• **How to complete this task**
Retype every record that follows, character for character.

• **Supplied information**
-*-
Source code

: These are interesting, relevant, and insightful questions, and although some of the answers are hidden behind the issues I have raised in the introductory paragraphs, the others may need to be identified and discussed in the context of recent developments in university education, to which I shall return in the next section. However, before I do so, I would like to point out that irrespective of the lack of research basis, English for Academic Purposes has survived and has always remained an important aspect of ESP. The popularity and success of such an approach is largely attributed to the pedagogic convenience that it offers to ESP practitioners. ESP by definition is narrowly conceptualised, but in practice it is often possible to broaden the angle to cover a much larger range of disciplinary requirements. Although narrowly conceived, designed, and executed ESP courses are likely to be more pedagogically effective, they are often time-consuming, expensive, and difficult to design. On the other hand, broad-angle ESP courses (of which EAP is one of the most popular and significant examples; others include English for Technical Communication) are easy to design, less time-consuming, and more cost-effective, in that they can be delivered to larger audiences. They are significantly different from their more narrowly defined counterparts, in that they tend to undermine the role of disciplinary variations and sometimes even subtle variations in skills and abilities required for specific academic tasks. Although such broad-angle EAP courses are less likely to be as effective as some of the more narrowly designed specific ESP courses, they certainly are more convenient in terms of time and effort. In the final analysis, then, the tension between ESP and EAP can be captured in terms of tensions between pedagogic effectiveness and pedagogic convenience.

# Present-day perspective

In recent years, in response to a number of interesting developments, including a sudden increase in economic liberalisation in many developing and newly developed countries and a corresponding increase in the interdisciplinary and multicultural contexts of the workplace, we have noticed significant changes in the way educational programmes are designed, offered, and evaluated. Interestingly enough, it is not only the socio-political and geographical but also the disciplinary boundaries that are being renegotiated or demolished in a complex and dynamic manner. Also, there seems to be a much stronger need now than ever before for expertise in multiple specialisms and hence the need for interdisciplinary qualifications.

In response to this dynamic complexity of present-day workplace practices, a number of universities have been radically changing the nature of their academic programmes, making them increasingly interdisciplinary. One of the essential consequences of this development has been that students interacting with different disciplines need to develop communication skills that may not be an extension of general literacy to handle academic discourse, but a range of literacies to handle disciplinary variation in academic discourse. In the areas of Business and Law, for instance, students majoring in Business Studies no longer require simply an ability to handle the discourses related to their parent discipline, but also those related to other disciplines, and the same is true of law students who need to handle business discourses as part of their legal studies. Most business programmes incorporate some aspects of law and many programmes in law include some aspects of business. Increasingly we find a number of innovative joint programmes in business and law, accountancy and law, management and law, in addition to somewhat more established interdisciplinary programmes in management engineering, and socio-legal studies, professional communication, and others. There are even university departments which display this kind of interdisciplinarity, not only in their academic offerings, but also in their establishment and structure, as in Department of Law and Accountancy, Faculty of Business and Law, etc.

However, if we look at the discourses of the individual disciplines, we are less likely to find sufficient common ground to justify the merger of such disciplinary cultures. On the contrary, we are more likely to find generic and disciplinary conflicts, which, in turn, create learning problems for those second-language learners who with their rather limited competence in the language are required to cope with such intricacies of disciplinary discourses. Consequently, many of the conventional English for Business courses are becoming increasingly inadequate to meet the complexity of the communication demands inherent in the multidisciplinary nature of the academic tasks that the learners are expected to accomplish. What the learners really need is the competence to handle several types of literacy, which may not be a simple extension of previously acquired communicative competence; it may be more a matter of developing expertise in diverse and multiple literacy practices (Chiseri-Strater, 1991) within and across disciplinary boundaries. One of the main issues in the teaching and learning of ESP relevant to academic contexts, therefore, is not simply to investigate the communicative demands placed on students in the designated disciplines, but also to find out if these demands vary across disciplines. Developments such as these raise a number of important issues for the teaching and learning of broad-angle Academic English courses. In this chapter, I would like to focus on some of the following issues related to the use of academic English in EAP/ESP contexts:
-*-
• **Result of this task**
Source code

: These are interesting, relevant, and insightful questions, and although some of the answers are hidden behind the issues I have raised in the introductory paragraphs, the others may need to be identified and discussed in the context of recent developments in university education, to which I shall return in the next section. However, before I do so, I would like to point out that irrespective of the lack of research basis, English for Academic Purposes has survived and has always remained an important aspect of ESP. The popularity and success of such an approach is largely attributed to the pedagogic convenience that it offers to ESP practitioners. ESP by definition is narrowly conceptualised, but in practice it is often possible to broaden the angle to cover a much larger range of disciplinary requirements. Although narrowly conceived, designed, and executed ESP courses are likely to be more pedagogically effective, they are often time-consuming, expensive, and difficult to design. On the other hand, broad-angle ESP courses (of which EAP is one of the most popular and significant examples; others include English for Technical Communication) are easy to design, less time-consuming, and more cost-effective, in that they can be delivered to larger audiences. They are significantly different from their more narrowly defined counterparts, in that they tend to undermine the role of disciplinary variations and sometimes even subtle variations in skills and abilities required for specific academic tasks. Although such broad-angle EAP courses are less likely to be as effective as some of the more narrowly designed specific ESP courses, they certainly are more convenient in terms of time and effort. In the final analysis, then, the tension between ESP and EAP can be captured in terms of tensions between pedagogic effectiveness and pedagogic convenience.

# Present-day perspective

In recent years, in response to a number of interesting developments, including a sudden increase in economic liberalisation in many developing and newly developed countries and a corresponding increase in the interdisciplinary and multicultural contexts of the workplace, we have noticed significant changes in the way educational programmes are designed, offered, and evaluated. Interestingly enough, it is not only the socio-political and geographical but also the disciplinary boundaries that are being renegotiated or demolished in a complex and dynamic manner. Also, there seems to be a much stronger need now than ever before for expertise in multiple specialisms and hence the need for interdisciplinary qualifications.

In response to this dynamic complexity of present-day workplace practices, a number of universities have been radically changing the nature of their academic programmes, making them increasingly interdisciplinary. One of the essential consequences of this development has been that students interacting with different disciplines need to develop communication skills that may not be an extension of general literacy to handle academic discourse, but a range of literacies to handle disciplinary variation in academic discourse. In the areas of Business and Law, for instance, students majoring in Business Studies no longer require simply an ability to handle the discourses related to their parent discipline, but also those related to other disciplines, and the same is true of law students who need to handle business discourses as part of their legal studies. Most business programmes incorporate some aspects of law and many programmes in law include some aspects of business. Increasingly we find a number of innovative joint programmes in business and law, accountancy and law, management and law, in addition to somewhat more established interdisciplinary programmes in management engineering, and socio-legal studies, professional communication, and others. There are even university departments which display this kind of interdisciplinarity, not only in their academic offerings, but also in their establishment and structure, as in Department of Law and Accountancy, Faculty of Business and Law, etc.

However, if we look at the discourses of the individual disciplines, we are less likely to find sufficient common ground to justify the merger of such disciplinary cultures. On the contrary, we are more likely to find generic and disciplinary conflicts, which, in turn, create learning problems for those second-language learners who with their rather limited competence in the language are required to cope with such intricacies of disciplinary discourses. Consequently, many of the conventional English for Business courses are becoming increasingly inadequate to meet the complexity of the communication demands inherent in the multidisciplinary nature of the academic tasks that the learners are expected to accomplish. What the learners really need is the competence to handle several types of literacy, which may not be a simple extension of previously acquired communicative competence; it may be more a matter of developing expertise in diverse and multiple literacy practices (Chiseri-Strater, 1991) within and across disciplinary boundaries. One of the main issues in the teaching and learning of ESP relevant to academic contexts, therefore, is not simply to investigate the communicative demands placed on students in the designated disciplines, but also to find out if these demands vary across disciplines. Developments such as these raise a number of important issues for the teaching and learning of broad-angle Academic English courses. In this chapter, I would like to focus on some of the following issues related to the use of academic English in EAP/ESP contexts:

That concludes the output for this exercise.